TREŚĆ ZADANIA 1
Odpowiedz krótko na pytania do tekstu o rozstaniu rodziców:
(a) Ile lat miała osoba pisząca, gdy jej rodzice się rozwiedli?
(b) Czego według tekstu psycholog nie zrobi?
(c) Co odczuwają małe dzieci, nawet jeśli nie rozumieją sytuacji?
TREŚĆ ZADANIA 2
Wypisz bez zmian fragment wpisów od wiersza zawierającego „text Eq. (37)” po wiersz zawierający „text Open Computer”, łącznie z obydwoma.

PRZEDSTAWIONY TEKST
Moi rodzice są po rozwodzie. Rozwiedli się gdy miałam 22 lata. Wcześniej, od kiedy pamiętam, się kłócili, awanturowali, w sumie to nawet żyli raczej osobno niż razem. I z perspektywy dziecka, to dla mnie lepszym wyjściem byłoby, gdyby rozeszli się dużo wczesniej. Zaoszczędzili by sobie zdrowia, nerwów, a także i mi traumy. 

Czasem myśląc, że jest się razem dla dobra dzieci, tak naprawdę się im szkodzi. Oczywiście wszystko zależy od sytuacji.

Jak rodzice nie będą szczęśliwi w małżeństwie to dziecko też nie będzie. Dzieci to widzą ,wiele słyszą i nie jest im łatwo w takich relacjach. Czasem jeśli to naprawdę konieczne lepiej nie ciągnąć nic na siłę. Oboje musicie mieć pewność ,że nie chcecie już ze sobą żyć. 

wydaje mi się, ze warto udać sie samej do psychologa. A skoro partner zniechęca Cie do tego, to po prostu mu nie mów… szukaj pomocy dla siebie. Psycholog Pomoże Ci stanąć na nogi, przegadasz swoje wątpliwości. Oczywiście psycholog nie podejmie za Ciebie decyzji, nie wskaże Ci drogi, ale pomoże uporać się z emocjami. 
 

kwestie ekonomiczne są bardzo trudne w takich sprawach. Ale jeśli masz bliskich, przyjaciół, którzy Ci pomogą - nie masz sie czego bać. Będzie trudno, ale jeśli żyjesz jak w kieracie, jesteś nieszczęśliwa, niedoceniona i niespełniona, to warto podjąć walkę żeby wygrać siebie. Pytanie tylko, czego naprawdę oczekujesz i czego chcesz.

 

i tak jak dziewczyny piszą… dzieci wszystko widza. Mogą nie rozumieć, skoro są malutkie, ale odczuwają stres kłótni rodziców na sobie.

MATERIAŁ DO ZADANIA
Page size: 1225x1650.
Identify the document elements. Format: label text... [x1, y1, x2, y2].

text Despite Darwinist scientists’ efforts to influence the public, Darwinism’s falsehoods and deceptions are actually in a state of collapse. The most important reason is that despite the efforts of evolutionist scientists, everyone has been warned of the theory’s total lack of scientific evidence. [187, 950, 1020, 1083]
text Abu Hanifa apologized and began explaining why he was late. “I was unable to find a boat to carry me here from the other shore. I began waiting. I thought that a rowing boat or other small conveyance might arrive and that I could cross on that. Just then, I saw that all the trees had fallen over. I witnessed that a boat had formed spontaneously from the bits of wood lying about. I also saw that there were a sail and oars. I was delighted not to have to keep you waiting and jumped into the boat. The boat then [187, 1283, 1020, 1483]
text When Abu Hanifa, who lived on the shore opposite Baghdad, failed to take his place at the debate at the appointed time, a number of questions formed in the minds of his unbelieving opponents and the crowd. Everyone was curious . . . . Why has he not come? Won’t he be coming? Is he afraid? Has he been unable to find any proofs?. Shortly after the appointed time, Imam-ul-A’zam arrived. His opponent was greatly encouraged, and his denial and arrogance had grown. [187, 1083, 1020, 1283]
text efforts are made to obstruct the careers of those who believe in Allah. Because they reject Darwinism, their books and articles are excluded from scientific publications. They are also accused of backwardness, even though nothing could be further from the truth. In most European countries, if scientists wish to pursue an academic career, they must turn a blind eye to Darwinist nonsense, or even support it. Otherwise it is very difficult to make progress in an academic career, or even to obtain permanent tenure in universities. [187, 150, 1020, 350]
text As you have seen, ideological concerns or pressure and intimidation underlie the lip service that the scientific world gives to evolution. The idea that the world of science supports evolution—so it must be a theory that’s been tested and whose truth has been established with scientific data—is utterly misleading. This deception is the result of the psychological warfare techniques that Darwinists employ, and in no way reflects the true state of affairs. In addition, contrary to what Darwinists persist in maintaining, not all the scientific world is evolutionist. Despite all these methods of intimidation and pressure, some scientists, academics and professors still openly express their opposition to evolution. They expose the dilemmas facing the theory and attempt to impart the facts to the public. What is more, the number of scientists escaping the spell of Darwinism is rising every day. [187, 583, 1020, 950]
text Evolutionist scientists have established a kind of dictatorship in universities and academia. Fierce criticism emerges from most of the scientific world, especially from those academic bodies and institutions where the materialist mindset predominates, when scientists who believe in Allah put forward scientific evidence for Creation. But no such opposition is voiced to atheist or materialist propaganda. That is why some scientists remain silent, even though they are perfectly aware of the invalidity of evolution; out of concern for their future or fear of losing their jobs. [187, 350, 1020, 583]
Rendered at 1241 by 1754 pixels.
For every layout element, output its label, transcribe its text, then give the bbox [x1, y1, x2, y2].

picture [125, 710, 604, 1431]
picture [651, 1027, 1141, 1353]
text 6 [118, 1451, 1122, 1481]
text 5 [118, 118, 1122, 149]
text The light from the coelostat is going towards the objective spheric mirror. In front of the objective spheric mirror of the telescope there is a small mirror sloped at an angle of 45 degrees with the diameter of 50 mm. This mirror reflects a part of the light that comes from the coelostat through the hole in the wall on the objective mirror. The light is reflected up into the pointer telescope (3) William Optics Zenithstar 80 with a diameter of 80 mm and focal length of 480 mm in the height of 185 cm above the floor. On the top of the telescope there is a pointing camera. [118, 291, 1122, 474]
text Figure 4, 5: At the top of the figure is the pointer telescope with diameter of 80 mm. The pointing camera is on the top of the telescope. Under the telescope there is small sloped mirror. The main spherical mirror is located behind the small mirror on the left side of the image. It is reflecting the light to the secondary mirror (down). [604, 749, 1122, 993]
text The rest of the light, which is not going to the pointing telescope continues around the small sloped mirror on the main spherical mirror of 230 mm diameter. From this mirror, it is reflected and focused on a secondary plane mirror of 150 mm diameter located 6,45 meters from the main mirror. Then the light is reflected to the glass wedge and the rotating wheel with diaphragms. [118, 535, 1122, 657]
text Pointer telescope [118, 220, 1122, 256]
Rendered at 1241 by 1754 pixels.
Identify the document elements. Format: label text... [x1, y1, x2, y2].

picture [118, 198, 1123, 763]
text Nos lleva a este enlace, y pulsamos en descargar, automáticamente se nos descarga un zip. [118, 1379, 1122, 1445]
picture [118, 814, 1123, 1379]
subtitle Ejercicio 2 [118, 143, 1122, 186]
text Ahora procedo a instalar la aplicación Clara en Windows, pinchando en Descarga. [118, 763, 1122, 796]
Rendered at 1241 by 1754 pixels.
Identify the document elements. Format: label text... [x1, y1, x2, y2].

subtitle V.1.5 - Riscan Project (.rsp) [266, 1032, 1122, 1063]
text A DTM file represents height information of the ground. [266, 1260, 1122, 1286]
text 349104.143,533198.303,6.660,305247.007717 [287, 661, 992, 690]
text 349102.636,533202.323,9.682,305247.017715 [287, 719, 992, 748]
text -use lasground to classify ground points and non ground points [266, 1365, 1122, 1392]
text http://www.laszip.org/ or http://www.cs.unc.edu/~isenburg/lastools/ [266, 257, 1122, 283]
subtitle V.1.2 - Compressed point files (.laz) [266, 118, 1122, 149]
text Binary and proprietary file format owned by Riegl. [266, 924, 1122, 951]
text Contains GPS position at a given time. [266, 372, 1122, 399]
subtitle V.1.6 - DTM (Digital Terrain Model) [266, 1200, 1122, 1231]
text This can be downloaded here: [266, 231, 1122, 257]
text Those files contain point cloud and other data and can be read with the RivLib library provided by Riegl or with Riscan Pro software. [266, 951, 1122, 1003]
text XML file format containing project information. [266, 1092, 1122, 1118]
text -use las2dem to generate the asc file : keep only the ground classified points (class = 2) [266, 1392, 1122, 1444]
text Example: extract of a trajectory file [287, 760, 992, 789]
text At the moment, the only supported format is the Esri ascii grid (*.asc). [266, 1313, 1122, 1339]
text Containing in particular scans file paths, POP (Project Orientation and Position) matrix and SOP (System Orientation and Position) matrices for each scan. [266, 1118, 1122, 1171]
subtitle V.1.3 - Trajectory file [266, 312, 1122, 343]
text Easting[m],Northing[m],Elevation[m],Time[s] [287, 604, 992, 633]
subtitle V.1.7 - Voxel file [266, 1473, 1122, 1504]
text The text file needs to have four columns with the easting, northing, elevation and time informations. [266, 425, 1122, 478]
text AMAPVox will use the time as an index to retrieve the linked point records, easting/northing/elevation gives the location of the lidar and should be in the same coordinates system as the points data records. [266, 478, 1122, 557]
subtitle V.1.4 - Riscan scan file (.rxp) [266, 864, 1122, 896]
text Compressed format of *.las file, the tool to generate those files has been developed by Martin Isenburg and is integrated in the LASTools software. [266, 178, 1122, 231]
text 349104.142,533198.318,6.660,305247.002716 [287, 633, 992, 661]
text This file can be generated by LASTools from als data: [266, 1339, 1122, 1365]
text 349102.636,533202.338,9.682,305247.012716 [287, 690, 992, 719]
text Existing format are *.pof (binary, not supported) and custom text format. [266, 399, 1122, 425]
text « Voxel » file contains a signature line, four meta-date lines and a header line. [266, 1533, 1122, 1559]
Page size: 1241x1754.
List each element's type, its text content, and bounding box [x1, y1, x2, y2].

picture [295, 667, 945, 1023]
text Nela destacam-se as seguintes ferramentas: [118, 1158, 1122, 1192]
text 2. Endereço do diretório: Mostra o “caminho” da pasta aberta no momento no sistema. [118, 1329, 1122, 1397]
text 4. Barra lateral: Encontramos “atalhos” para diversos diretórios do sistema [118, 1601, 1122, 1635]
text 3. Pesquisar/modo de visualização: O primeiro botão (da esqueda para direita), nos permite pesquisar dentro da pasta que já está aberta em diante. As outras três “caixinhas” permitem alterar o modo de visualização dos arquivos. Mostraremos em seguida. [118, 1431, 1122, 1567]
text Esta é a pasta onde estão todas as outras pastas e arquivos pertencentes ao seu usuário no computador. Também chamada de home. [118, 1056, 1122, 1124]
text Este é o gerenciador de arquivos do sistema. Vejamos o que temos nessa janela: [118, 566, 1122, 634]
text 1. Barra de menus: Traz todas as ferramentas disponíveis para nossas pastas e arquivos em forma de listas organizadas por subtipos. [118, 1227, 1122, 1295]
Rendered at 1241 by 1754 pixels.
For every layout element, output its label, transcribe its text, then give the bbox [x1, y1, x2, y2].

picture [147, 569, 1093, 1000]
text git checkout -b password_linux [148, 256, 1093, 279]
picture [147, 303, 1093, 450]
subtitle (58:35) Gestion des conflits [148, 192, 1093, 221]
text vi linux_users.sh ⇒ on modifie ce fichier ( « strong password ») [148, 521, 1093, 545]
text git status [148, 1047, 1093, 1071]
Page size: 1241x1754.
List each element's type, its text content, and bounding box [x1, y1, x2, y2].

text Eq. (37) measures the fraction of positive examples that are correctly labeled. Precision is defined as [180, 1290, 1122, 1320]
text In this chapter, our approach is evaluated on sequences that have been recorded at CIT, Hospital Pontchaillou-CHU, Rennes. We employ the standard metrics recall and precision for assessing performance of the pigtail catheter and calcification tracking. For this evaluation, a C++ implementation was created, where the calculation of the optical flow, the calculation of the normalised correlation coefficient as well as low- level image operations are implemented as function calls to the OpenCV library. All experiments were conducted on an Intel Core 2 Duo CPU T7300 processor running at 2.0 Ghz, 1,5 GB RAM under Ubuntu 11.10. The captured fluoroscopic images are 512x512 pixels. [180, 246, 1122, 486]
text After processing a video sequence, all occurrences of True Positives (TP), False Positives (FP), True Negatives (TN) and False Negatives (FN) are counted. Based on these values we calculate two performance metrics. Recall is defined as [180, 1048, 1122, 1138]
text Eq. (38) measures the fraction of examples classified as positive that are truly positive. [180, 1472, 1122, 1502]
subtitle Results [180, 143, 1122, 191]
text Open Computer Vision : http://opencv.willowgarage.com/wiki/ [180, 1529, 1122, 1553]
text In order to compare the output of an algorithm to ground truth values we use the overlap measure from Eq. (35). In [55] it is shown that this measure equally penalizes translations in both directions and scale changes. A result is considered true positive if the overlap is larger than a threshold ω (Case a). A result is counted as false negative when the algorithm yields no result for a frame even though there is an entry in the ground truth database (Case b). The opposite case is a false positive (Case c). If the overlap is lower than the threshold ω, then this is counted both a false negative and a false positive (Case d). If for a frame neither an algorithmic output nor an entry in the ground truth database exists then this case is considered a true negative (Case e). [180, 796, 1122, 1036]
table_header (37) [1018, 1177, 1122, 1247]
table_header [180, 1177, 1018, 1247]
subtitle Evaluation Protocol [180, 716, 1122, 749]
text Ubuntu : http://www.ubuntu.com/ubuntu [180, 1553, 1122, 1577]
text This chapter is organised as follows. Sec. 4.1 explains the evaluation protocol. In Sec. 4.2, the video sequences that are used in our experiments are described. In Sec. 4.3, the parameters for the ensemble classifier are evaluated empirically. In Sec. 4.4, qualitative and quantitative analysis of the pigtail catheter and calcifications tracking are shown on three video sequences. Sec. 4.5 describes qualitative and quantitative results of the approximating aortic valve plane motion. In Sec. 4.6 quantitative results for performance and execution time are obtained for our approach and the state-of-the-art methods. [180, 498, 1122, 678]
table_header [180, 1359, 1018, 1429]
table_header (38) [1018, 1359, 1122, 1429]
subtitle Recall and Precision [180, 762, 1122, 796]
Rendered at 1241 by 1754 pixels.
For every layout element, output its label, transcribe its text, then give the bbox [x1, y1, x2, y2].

POPRAWNA ODPOWIEDŹ 1
(a) 22 lata.
(b) Nie podejmie decyzji za osobę, która do niego przyjdzie, i nie wskaże jej drogi.
(c) Stres kłótni rodziców.

POPRAWNA ODPOWIEDŹ 2
text Eq. (37) measures the fraction of positive examples that are correctly labeled. Precision is defined as [180, 1290, 1122, 1320]
text In this chapter, our approach is evaluated on sequences that have been recorded at CIT, Hospital Pontchaillou-CHU, Rennes. We employ the standard metrics recall and precision for assessing performance of the pigtail catheter and calcification tracking. For this evaluation, a C++ implementation was created, where the calculation of the optical flow, the calculation of the normalised correlation coefficient as well as low- level image operations are implemented as function calls to the OpenCV library. All experiments were conducted on an Intel Core 2 Duo CPU T7300 processor running at 2.0 Ghz, 1,5 GB RAM under Ubuntu 11.10. The captured fluoroscopic images are 512x512 pixels. [180, 246, 1122, 486]
text After processing a video sequence, all occurrences of True Positives (TP), False Positives (FP), True Negatives (TN) and False Negatives (FN) are counted. Based on these values we calculate two performance metrics. Recall is defined as [180, 1048, 1122, 1138]
text Eq. (38) measures the fraction of examples classified as positive that are truly positive. [180, 1472, 1122, 1502]
subtitle Results [180, 143, 1122, 191]
text Open Computer Vision : http://opencv.willowgarage.com/wiki/ [180, 1529, 1122, 1553]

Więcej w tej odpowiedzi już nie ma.